Instruction >>
Where a line in the records holds "порцией", count it once; return only the final number.

[Change detection data]

^^^^^^^^

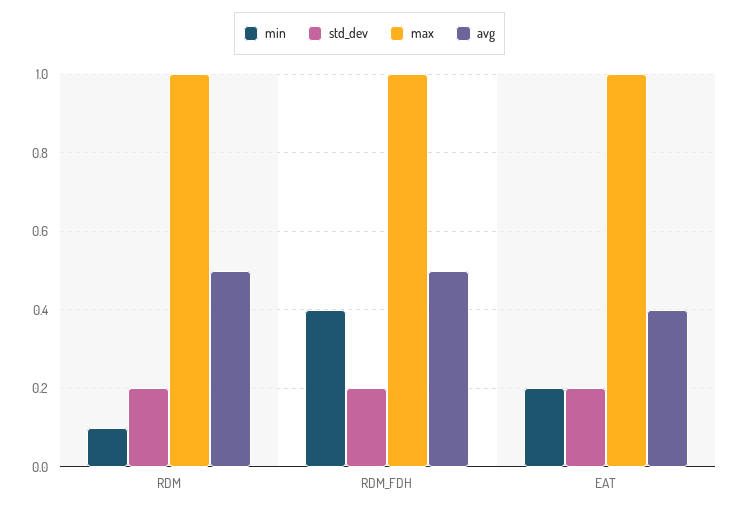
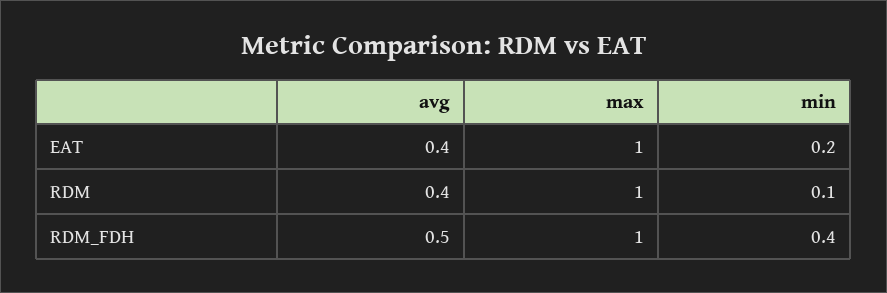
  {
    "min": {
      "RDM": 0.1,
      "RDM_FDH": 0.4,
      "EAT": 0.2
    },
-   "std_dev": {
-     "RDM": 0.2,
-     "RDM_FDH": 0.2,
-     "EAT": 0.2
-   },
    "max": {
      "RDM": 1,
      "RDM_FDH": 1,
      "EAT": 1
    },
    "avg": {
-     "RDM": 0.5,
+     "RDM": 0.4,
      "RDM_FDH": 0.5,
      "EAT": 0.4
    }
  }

^^^^^^^^

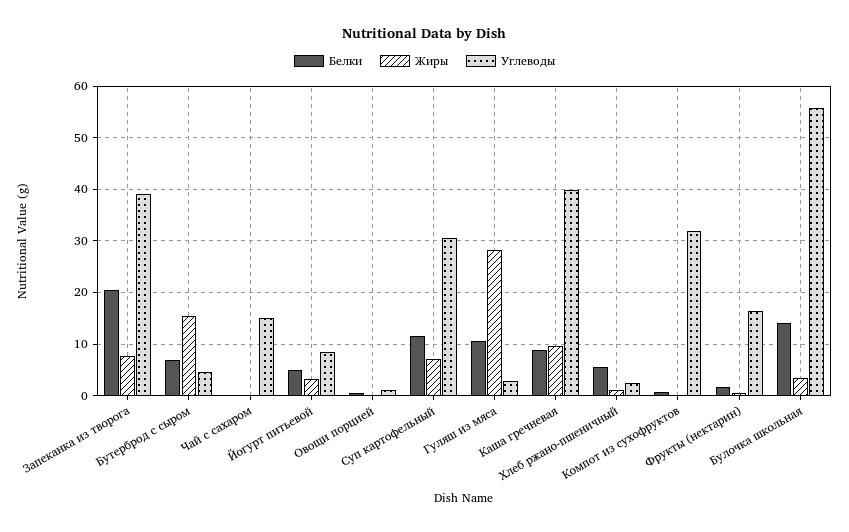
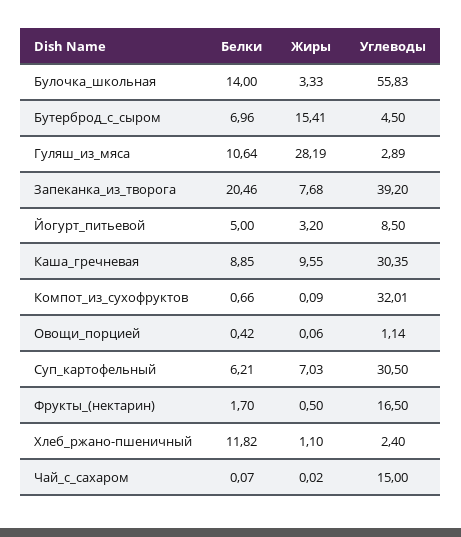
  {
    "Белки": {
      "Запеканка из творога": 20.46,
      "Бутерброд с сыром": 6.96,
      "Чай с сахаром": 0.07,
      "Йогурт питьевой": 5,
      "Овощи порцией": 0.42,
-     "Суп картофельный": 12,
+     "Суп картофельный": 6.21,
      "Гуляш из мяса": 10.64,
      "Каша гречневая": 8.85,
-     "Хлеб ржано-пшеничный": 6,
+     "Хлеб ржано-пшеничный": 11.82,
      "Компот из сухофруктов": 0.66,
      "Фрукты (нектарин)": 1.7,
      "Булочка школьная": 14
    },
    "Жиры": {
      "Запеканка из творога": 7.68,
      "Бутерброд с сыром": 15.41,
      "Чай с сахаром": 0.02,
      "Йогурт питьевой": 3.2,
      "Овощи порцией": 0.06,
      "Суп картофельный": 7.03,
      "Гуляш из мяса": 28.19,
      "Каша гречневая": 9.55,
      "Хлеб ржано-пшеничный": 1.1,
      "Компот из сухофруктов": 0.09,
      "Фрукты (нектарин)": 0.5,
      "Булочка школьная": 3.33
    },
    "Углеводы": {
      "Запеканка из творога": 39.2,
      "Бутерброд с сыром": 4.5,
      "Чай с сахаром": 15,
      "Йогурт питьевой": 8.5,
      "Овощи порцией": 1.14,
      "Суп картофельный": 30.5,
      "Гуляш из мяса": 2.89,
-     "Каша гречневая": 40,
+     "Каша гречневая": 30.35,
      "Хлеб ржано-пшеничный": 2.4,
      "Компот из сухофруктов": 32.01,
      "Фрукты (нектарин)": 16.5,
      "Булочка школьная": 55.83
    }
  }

^^^^^^^^

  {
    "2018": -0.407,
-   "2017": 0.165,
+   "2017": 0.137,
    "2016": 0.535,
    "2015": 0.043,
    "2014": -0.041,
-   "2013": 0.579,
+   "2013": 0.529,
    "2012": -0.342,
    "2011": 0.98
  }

^^^^^^^^

Response to the task >>
3